Using the middleweight title like this to set up a fight between a legitimate star like St-Pierre and a mid-tier draw like Bisping is one thing. Assuming the plan is for the winner to fight the ghost of Anderson Silva with a title on the line, the most logical next step for either Bisping or St-Pierre, what long-term value will the middleweight belt have after that? Is the plan just to shuttle that particular title between a series of well-known veterans without ever letting someone who could actually compete into the 2020s have a shot at the belt? How will fans’ views of UFC titles shift, knowing that the fighter who holds the belt isn’t necessarily one of the five or even ten best fighters in the division?
There’s real precedent in the UFC for the negative consequences of decisions like this. In 2010, the promotion decided to ramp up its presence on pay-per-view, running 15 events instead of the 13 it had the year before. It had a successful year, largely thanks to the efforts of Brock Lesnar and St-Pierre, and the UFC went to 16 pay-per-views in 2011. It was a short-term grab at more profits, and in that sense, it succeeded. In the long run, however, putting a bunch of crappy, subpar cards on pay-per-view, and demanding $59.99 for them, sucked the bottom out of the market and devalued the UFC brand. They lost hundreds of thousands of dedicated fans who decided to either stop watching altogether or to watch on illegal streams, and that set the basic shape of the pay-per-view market to this day. Fans now only pay for certain name-brand fighters, and it was the UFC’s short- term profit motives that drove that shift.

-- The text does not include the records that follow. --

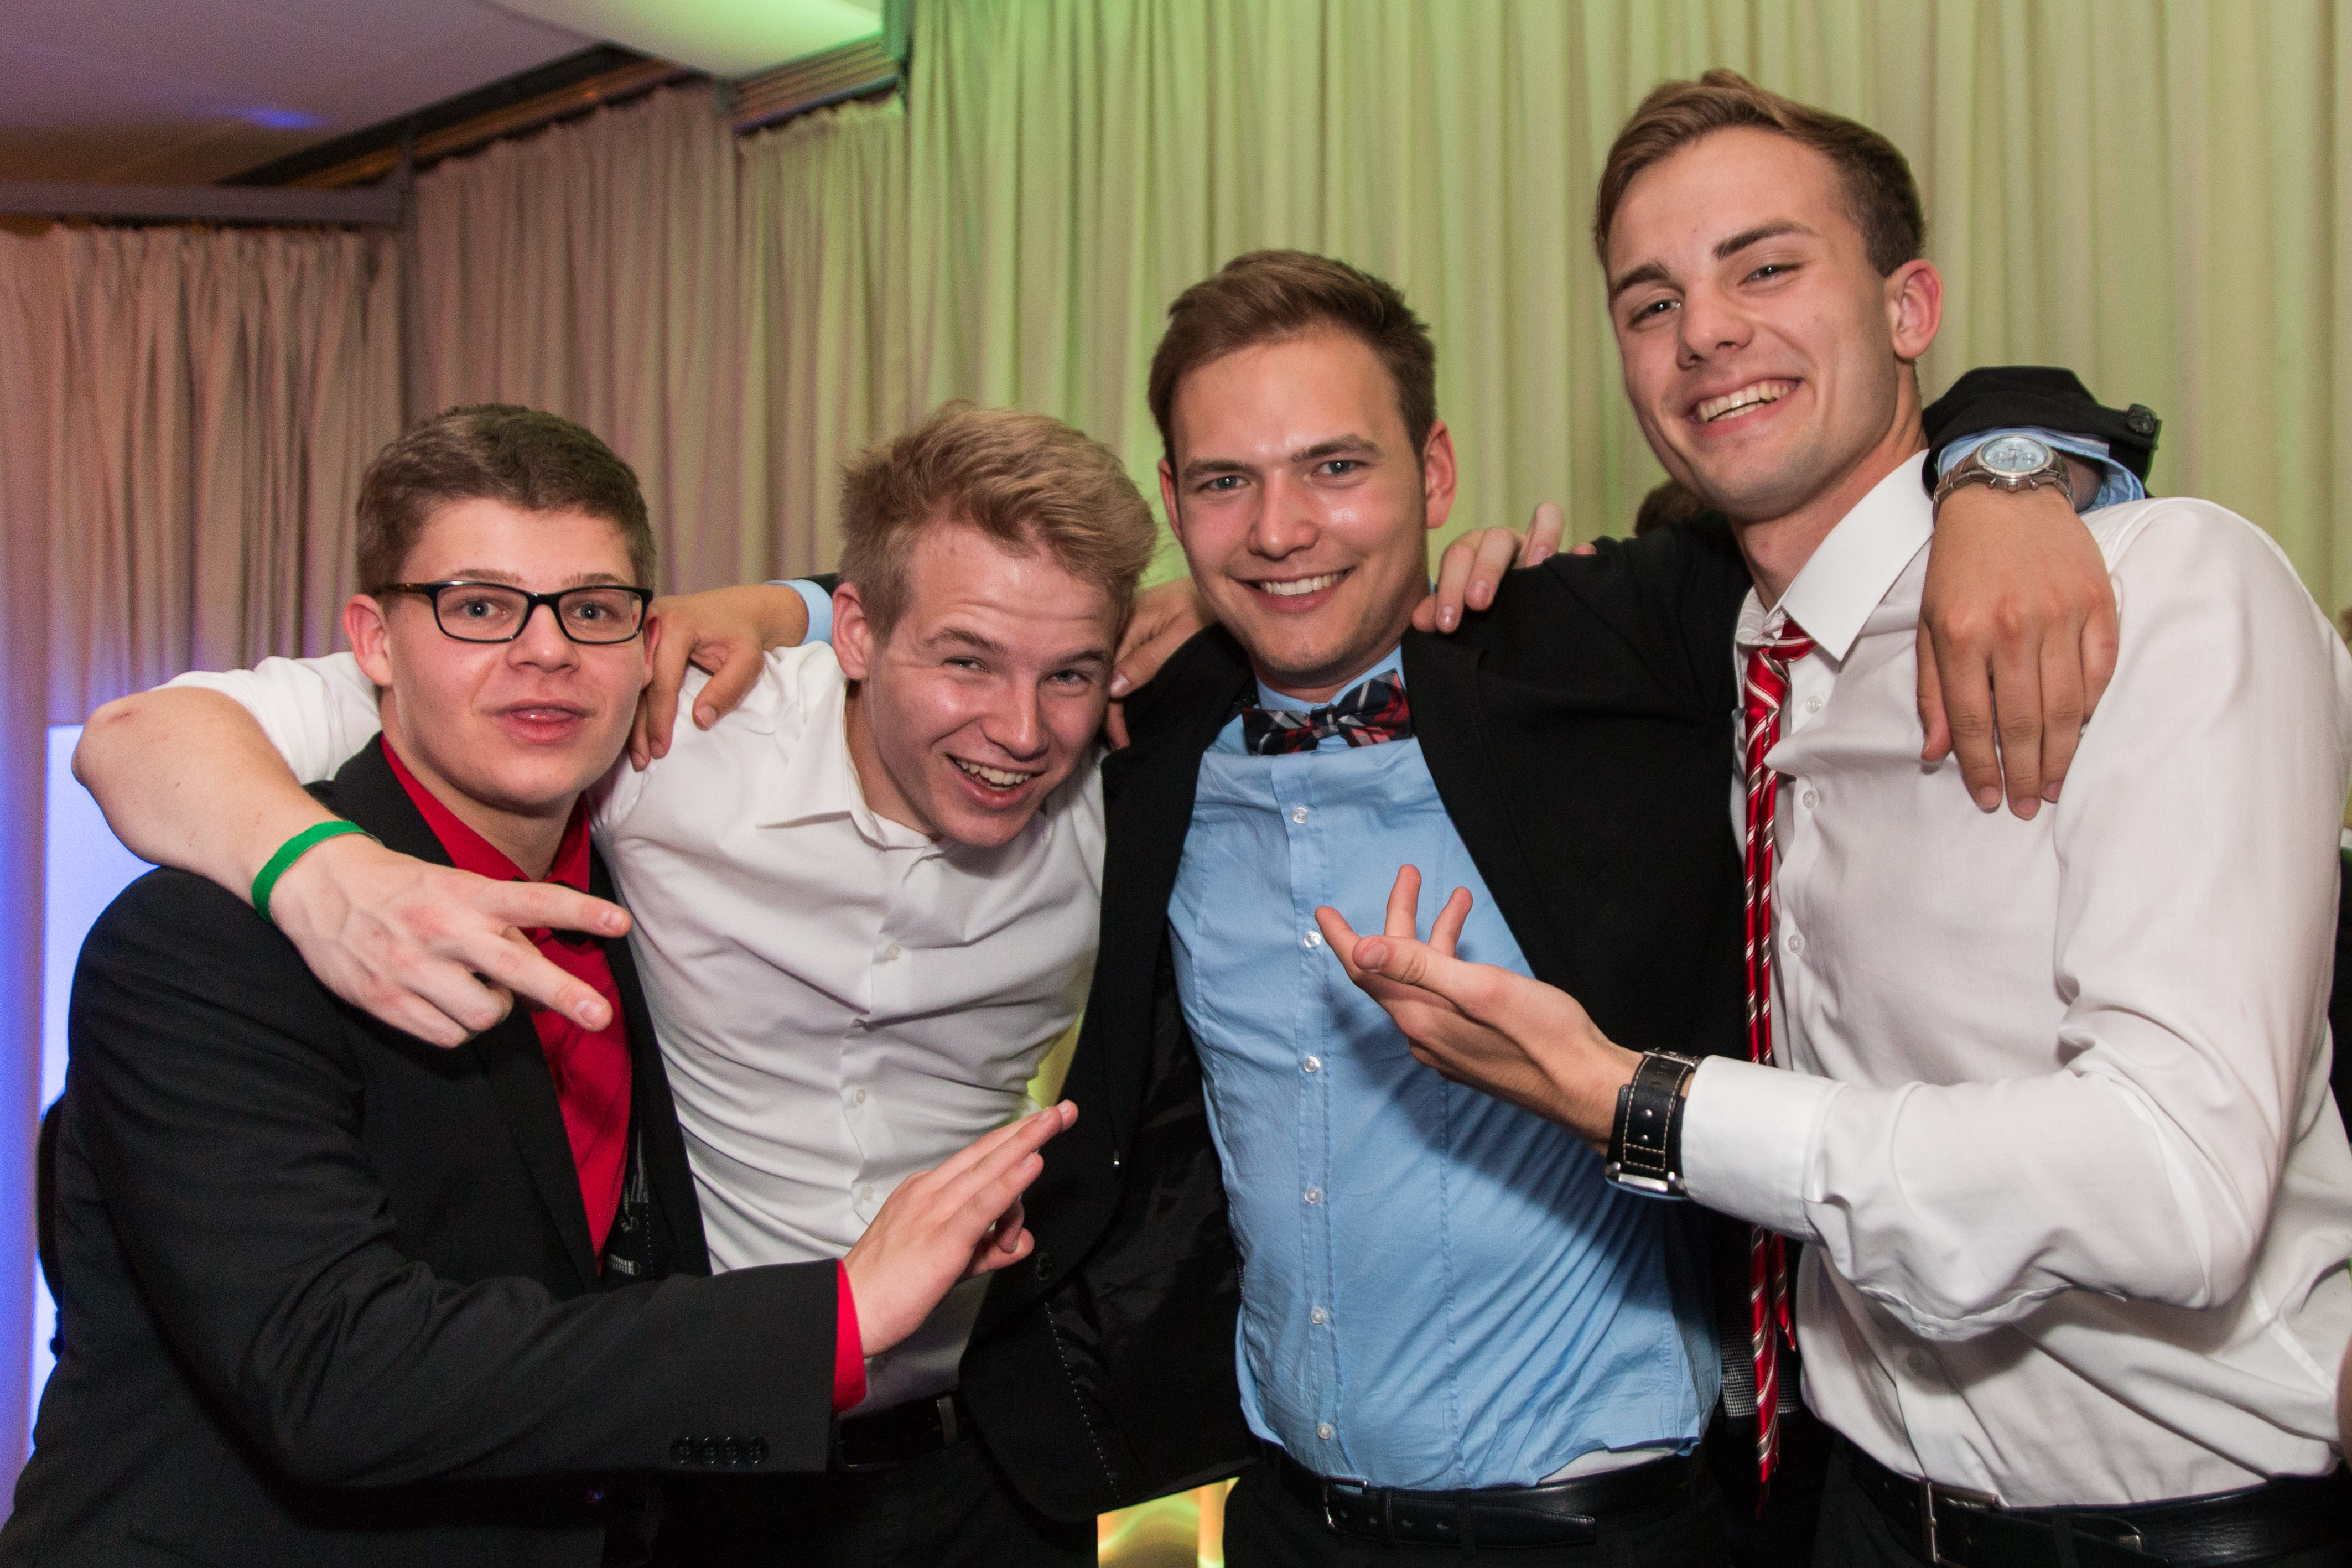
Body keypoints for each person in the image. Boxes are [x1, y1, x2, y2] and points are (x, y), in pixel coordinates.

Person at [79, 305, 2128, 1564]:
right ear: (853, 633)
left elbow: (1792, 525)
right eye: (962, 660)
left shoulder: (1147, 770)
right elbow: (148, 736)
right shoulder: (648, 725)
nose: (1020, 726)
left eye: (1070, 672)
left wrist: (2012, 458)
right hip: (682, 1452)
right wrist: (313, 867)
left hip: (1034, 1477)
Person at [1316, 73, 2352, 1567]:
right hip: (1852, 1505)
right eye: (1650, 302)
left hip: (2180, 1521)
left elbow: (2176, 1185)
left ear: (1907, 307)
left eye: (1764, 268)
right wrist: (1175, 614)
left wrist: (1638, 1101)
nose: (1704, 333)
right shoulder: (1736, 659)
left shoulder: (2166, 591)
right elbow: (1319, 590)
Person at [58, 402, 1136, 1567]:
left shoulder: (616, 883)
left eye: (591, 609)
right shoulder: (199, 939)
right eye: (479, 606)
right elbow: (330, 1372)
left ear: (647, 638)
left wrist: (786, 602)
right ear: (374, 641)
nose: (544, 651)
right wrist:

So that’s how we’ll end up with Georges St-Pierre and Michael Bisping staring at each other across the Octagon at some point in 2017. It’s the end of what had seemed like a happy retirement, the culmination of the UFC’s long shift toward entertainment and away from sport, and a representation of business strategy based on short-term profits above all else.
Of course I’ll watch, though. It’s Georges St-Pierre and Michael Bisping. Who doesn’t want to see that?